Activist convicted after citizen's arrest attempt on Astoria mayor, police chief
ASTORIA — An Oregon man who tried to make citizen's arrests on the mayor and police chief in Astoria has been found guilty of interfering with a police officer.
Zachary Seidel, 30, tried to arrest Astoria Mayor Arline LaMear and Police Chief Brad Johnston at a City Council meeting last June. He also ignored Johnston's order to leave City Hall, reported The Daily Astorian.
A jury on Tuesday found him guilty of interfering with an officer, but jurors acquitted Seidel of disorderly conduct and criminal trespass.
Clatsop County Circuit Court Judge Cindee Matyas gave Seidel five days in jail, with credit for time he's already served, and 18 months of probation.
Seidel had earlier told the judge he would prefer jail time to probation, saying "I don't accept them monitoring me."
The judge also ordered Seidel to have a mental health evaluation and stay away from the mayor and city councilors while on probation. She said Seidel will be allowed to send written correspondence to the council on political or public-policy issues.
"I don't want to prevent you from participating in the democratic process," Matyas told Seidel.

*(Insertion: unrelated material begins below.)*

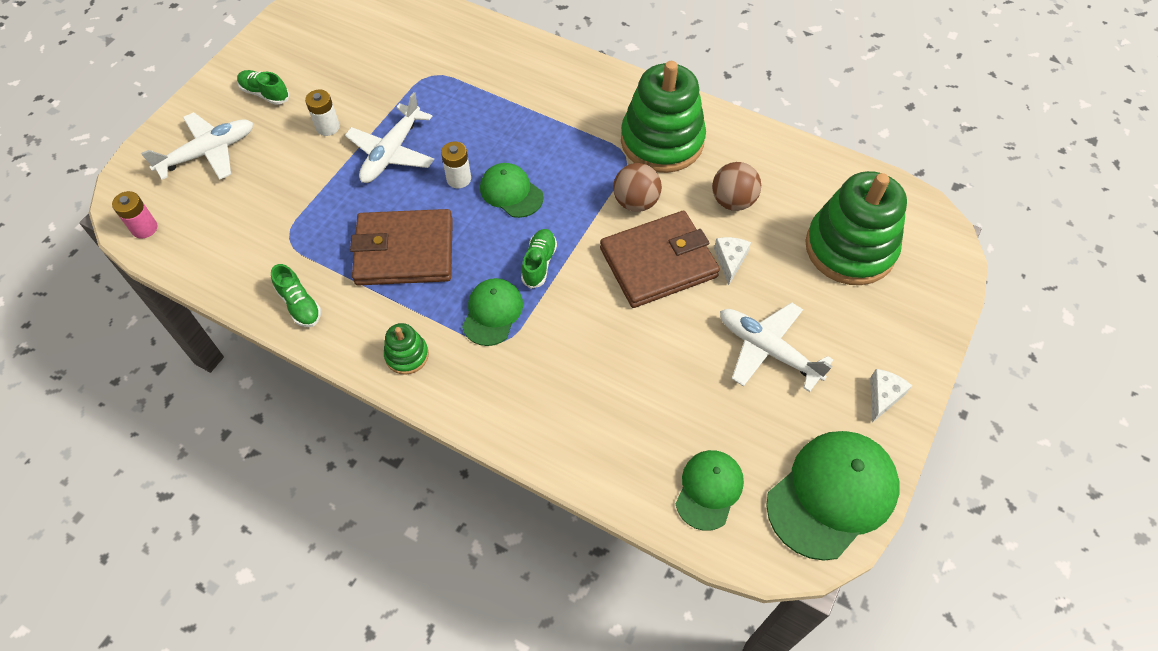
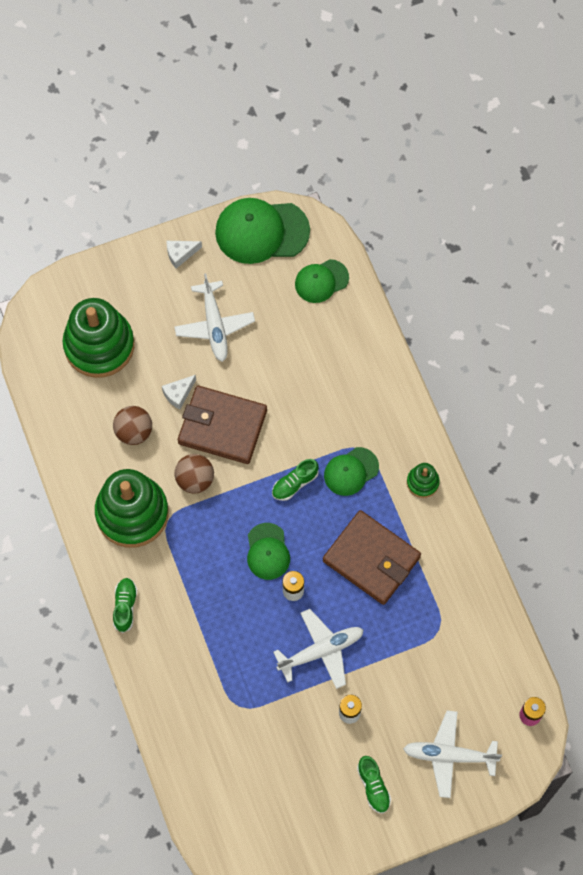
camera: 140 degrees left, 10 degrees up
(299, 305) = (464, 569): green shoe -> green shoe (125, 606)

Seidel strongly objected to the mental health evaluation. He said the doubts about his mental state were "gaslighting," a term for psychologically manipulating someone into thinking they are insane. But Matyas told Seidel that he sometimes appeared disorganized and might benefit from the evaluation.
The sentencing followed a trial in which Seidel represented himself with advice from attorney Tatjana Queener. He argued that his constitutional rights to free speech, assembly and to petition the government were violated when he wasn't permitted to speak during a city council meeting.
Seidel had missed the portion of the meeting that dealt with the issue he wanted to talk about and tried to speak when the council was about to discuss another issue. After he was cut off, he announced that he was making a citizen's arrest of LaMear, then Johnston, before refusing to leave and being wrestled to the ground by Johnston.
Typically, the public is allowed to speak on individual agenda items and on broader topics at the end of meetings.